Following the Autumn Statement in December, the Treasury said it would introduce a single basin-wide investment allowance, designed to “reward investment and simplify the tax regime”, as part of a package of measures designed to drive £7bn of additional investment. The details of this allowance are expected to be revealed before the end of the month.

Mike Tholen, economics director at Oil & Gas UK, told City A.M. that while there is a need for the investment allowance to be introduced, the other issue that must be addressed is “the justification for the headline taxes in the first place”.

Osborne announced a two per cent drop in tax for North Sea firms in his Autumn Statement, from 62 per cent to 60 per cent. However, in his first Budget in 2011, the chancellor raised the taxes by 12 per cent.

“If you are so swift to put things up you have to be swift at bringing them down too,” Tholen said. “The government has to bring in the investment allowance as well as bringing tax down by 10 per cent. They have to finish what they’ve started in tidying the regime up.”

Tholen also pointed out that when Osborne introduced the higher tax rate three years ago, oil prices were around $100 a barrel. Oil prices have been in decline for the past six months, and last week the benchmark Brent crude price fell below $50 a barrel, a five-year low.

“It’s a different world now,” he commented. “It’s simply incompatible to maintain that tax rate at current oil prices.”

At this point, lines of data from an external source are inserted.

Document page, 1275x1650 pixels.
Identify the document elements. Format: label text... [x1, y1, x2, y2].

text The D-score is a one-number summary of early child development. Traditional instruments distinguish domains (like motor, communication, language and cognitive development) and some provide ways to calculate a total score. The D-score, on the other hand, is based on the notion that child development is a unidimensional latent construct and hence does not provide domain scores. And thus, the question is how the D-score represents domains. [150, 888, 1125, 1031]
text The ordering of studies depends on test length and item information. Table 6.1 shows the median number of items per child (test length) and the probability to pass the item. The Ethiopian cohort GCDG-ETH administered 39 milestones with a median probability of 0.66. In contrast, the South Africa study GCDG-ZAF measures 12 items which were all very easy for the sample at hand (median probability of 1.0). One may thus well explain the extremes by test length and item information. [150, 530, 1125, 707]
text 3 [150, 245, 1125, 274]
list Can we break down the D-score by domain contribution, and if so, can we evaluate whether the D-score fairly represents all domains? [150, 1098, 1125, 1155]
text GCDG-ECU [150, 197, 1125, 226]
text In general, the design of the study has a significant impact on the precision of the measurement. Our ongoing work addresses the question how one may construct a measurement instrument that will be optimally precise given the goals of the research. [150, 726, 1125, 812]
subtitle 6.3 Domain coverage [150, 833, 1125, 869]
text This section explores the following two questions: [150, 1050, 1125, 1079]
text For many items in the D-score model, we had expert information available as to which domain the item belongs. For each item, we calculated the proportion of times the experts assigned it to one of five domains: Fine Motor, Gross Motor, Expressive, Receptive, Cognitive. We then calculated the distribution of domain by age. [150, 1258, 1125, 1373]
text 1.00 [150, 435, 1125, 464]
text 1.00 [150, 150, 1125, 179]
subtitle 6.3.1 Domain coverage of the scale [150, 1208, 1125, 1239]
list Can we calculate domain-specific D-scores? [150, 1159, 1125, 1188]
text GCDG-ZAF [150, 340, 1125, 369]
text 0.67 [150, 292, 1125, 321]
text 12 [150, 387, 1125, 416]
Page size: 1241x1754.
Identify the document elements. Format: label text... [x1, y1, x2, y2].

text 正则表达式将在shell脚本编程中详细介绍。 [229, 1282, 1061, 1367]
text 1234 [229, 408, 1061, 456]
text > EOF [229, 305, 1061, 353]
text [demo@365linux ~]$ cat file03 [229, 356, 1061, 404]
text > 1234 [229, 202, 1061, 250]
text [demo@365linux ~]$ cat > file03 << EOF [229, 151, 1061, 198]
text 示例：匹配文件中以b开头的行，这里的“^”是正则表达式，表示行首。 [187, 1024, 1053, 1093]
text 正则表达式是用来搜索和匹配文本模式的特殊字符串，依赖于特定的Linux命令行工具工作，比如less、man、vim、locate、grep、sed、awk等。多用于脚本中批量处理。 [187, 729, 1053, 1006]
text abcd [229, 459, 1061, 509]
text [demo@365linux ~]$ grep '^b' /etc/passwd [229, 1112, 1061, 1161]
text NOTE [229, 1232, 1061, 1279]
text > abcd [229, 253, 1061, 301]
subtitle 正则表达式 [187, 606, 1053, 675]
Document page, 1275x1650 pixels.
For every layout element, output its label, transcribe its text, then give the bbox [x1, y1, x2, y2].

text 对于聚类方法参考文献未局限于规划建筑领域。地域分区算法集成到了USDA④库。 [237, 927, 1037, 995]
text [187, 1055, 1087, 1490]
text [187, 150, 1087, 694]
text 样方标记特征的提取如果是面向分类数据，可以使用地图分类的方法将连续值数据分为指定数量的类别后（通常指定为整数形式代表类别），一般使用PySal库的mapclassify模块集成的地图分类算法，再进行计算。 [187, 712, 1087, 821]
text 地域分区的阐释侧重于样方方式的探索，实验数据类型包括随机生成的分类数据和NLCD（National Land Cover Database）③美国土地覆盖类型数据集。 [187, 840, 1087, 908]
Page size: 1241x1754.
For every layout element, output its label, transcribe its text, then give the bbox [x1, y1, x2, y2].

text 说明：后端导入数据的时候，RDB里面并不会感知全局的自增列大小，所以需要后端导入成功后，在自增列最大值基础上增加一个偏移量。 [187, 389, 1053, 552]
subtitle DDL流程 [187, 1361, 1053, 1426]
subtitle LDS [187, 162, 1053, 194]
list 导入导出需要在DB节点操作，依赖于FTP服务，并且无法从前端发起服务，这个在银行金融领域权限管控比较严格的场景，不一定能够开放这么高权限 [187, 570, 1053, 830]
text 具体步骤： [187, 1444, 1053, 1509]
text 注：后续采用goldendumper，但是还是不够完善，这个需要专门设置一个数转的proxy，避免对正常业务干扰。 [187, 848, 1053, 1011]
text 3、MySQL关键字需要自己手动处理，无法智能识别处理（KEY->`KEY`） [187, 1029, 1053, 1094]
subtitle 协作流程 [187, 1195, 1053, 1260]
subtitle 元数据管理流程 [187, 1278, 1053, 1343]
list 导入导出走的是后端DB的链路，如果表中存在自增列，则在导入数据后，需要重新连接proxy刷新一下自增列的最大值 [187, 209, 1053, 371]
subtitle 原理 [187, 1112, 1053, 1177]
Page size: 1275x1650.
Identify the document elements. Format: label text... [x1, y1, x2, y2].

The industry body was responding to comments made by George Osborne in an interview with the Sunday Times, during which he referred to North Sea tax reforms that may be announced in the next Budget and said that “more action” was needed to help promote investment in the region.

The Treasury declined to respond to Tholen’s comments, however a government source stated that Osborne could not pre-empt the Budget.